Morning Must Reads: Congress Passes Trade Deals while Families Suffer

Unemployment in most places is higher than it has been in decades, and worse still unemployment rates have started rising again as private-sector job growth has stalled and the public sector continues to shed jobs. The economy needs a boost, but Congress is making no progress towards passing a jobs bill. You might be tempted to think Congress can agree on nothing. Well, it depends on what you mean by nothing.

The economic benefits are projected to be small [blogger's note: even according to people whose models capture gains from trade but not the downside]. A federal agency estimated in 2007 that the impact on employment would be 'negligible' and that the deals would increase gross domestic product by about $14.4 billion, or roughly 0.1 percent.

This 112th Congress is building a solid record of having a negligible effect on employment.
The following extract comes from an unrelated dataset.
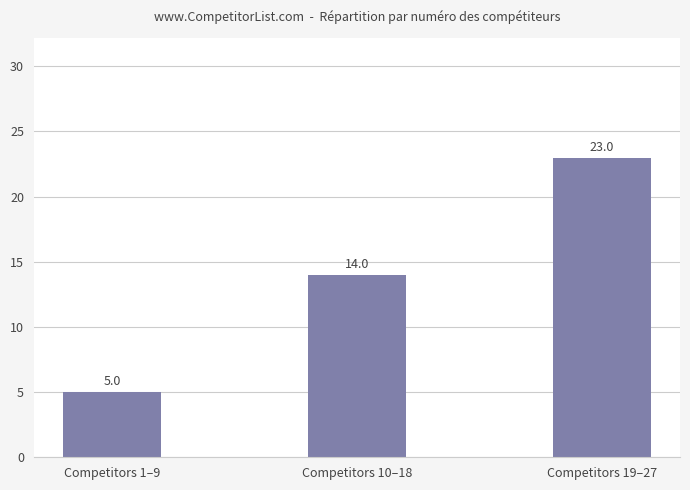

Rank the categories by value from highest to lowest.

Competitors 19–27, Competitors 10–18, Competitors 1–9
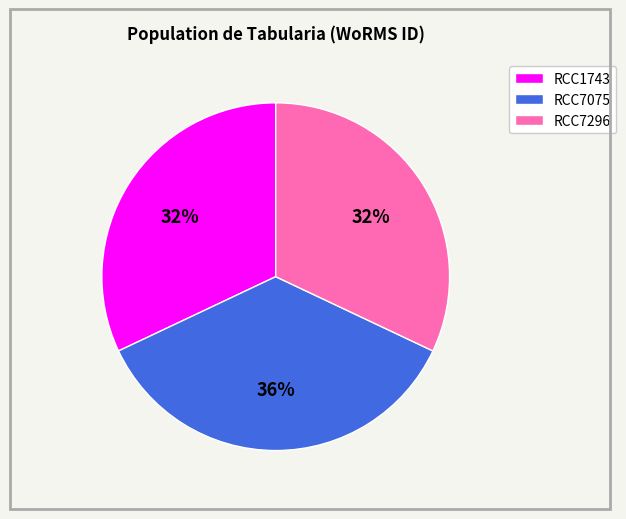

Is it true that RCC7075 is 36% of the pie?

True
Meanwhile, back in the real world, a story that just breaks your heart.

What [Chelsea] Hines wants most are answers — and the confidence that one day she would be able to support a family.

Hines, the Drexel Hill camper, graduated from high school in June and now works in a pizza parlor, hoping she can get enough financial aid to attend Delaware County Community College.

She turns over half her earnings to her family — two working parents, and two brothers, 20 and 13.

The 20-year-old was laid off from a job in a lumber yard. Her father, a news junkie, earned a journalism degree in college and drives a truck. Her mother works as a school secretary, moonlighting as a hairdresser.

'It's not enough,' Hines said. 'It's never enough.'

They lost their home to foreclosure. Now they live in a rental home down the street.

'A lady came and locked the door of our house,' Hines said. 'It was a very saddening experience to have a stranger tell me that I can't live in my home. I walk by it every day. There's a padlock on the door and nobody lives there.

'I don't understand why my parents, who both have jobs, can't afford to live in a rowhouse,' she said.